### [Ausgangstext]
Koller (1992: 181) schildert, dass eine derartige Ansicht sich auch in Chomskys „allgemeiner Grammatik“ widerspiegelt, da die „ Tiefenstruktur, in welcher die Bedeutung ausgedrückt wird, […] für alle Sprachen identisch die Struktur des Denkens [reflektiert]“, während mögliche Transformationen von der Einzelsprache abhängen; dementsprechend folgert er, dass in einem „naiven Verständnis des Übersetzungsvorganges“ das Übersetzen „als Kodewechsel auf der Ebene der einzelsprachlichen Oberfl ä chenstrukturen “ verstanden werden kann. In ähnlicher Weise leitet Koller (ibid.: 181) aus Chomskys Universalientheorie sowie aus Katz / Fodor (1963/1970) und Bierwischs (1967/1970) Theorie der linguistischen Universalien („sprachliche[…] Merkmale, die sich in allen Sprachen finden“ ibid.), die sowohl phonologischer, als auch semantischer und grammatikalischer Art sein können ab, dass aufgrund der gleichen Grundstrukturen innerhalb von Sprachen ein Übersetzen prinzipiell möglich sein müsste (cf. ibid.: 181). Einzelsprachlich auftretende Übersetzungsschwierigkeiten aufgrund von „unterschiedlichen Repräsentationen, Kombinationen und Auswahl der semantischen Grundmerkmale“ führen demnach laut Koller (ibid.: 182) nicht zu einer Unübersetzbarkeit, da das „übereinzelsprachliche semantische Merkmalinventar allen Sprachen zukommt“. Geht man davon aus, dass „[a]lles, was gemeint werden kann, […] in jeder Sprache ausgedrückt werden kann“ (Axiom der Ausdr ü ckbarkeit; ibid.: 182), lässt sich schlussfolgern, dass entsprechend auch die prinzipielle Möglichkeit der Übersetzung gegeben sein muss (cf. ibid.: 183), beispielsweise durch Umschreibung oder mit Hilfe metasprachlicher Erläuterungen (cf. ibid.: 184).

### [Ausgangsmaterial]
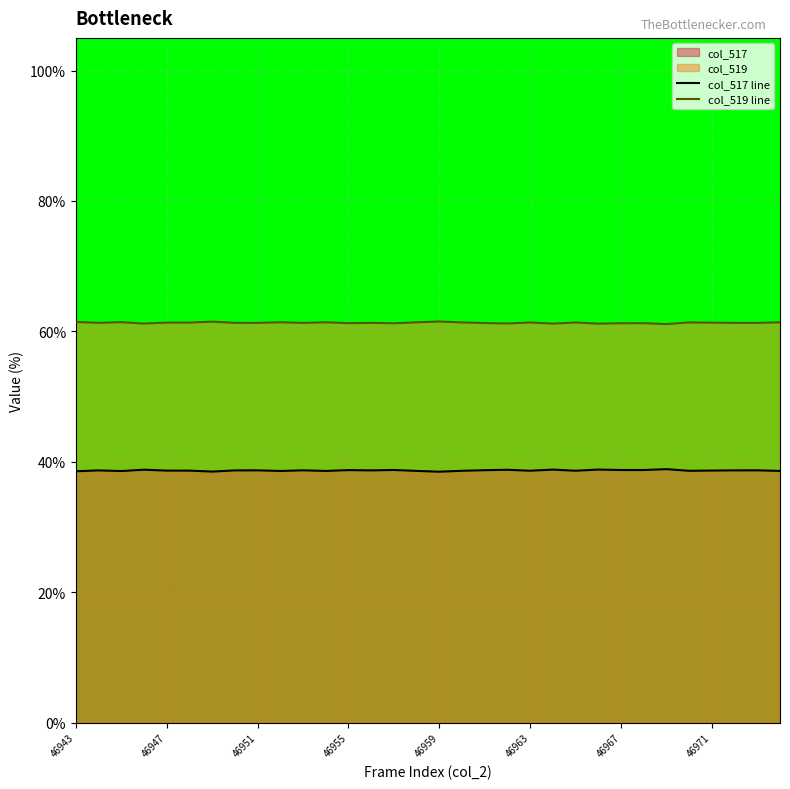

Reading right to left, transcribe all the data shown in this chart.

col_517 line: 38.6	38.7	38.7	38.7	38.6	38.9	38.7	38.7	38.8	38.6	38.8	38.6	38.8	38.7	38.6	38.5	38.6	38.8	38.7	38.7	38.6	38.7	38.6	38.7	38.7	38.5	38.7	38.7	38.8	38.6	38.7	38.6
col_519 line: 61.4	61.3	61.3	61.3	61.4	61.1	61.3	61.3	61.2	61.4	61.2	61.4	61.2	61.3	61.4	61.5	61.4	61.2	61.3	61.3	61.4	61.3	61.4	61.3	61.3	61.5	61.3	61.3	61.2	61.4	61.3	61.4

### [Schriftliche Aufgabe 1]
Durch welche zwei Mittel lässt sich laut dem Ausgangstext zur Übersetzbarkeit eine Übersetzung beispielsweise ermöglichen?
### [Schriftliche Aufgabe 2]
Führe den Ausgangstext zur Übersetzbarkeit im Anschluss an seinen letzten Satz weiter.
Das Material ist vom Ausgangstext unabhängig.

### [Lösung 1]
Durch Umschreibung oder mit Hilfe metasprachlicher Erläuterungen.

### [Lösung 2]
Allerdings, so räumt Koller ein, ist es strittig, ob ein TL Text, der entscheidende Qualitäten des [SL]-Textes nur in zusätzlichen Kommentaren vermittelt, als eigentliche Übersetzung [gilt] (Beispiel: in der Übersetzung eines poetischen Textes wird in Fußnoten auf die klanglichen und rhythmischen Eigenschaften des Originals hingewiesen)? (ibid.: 184)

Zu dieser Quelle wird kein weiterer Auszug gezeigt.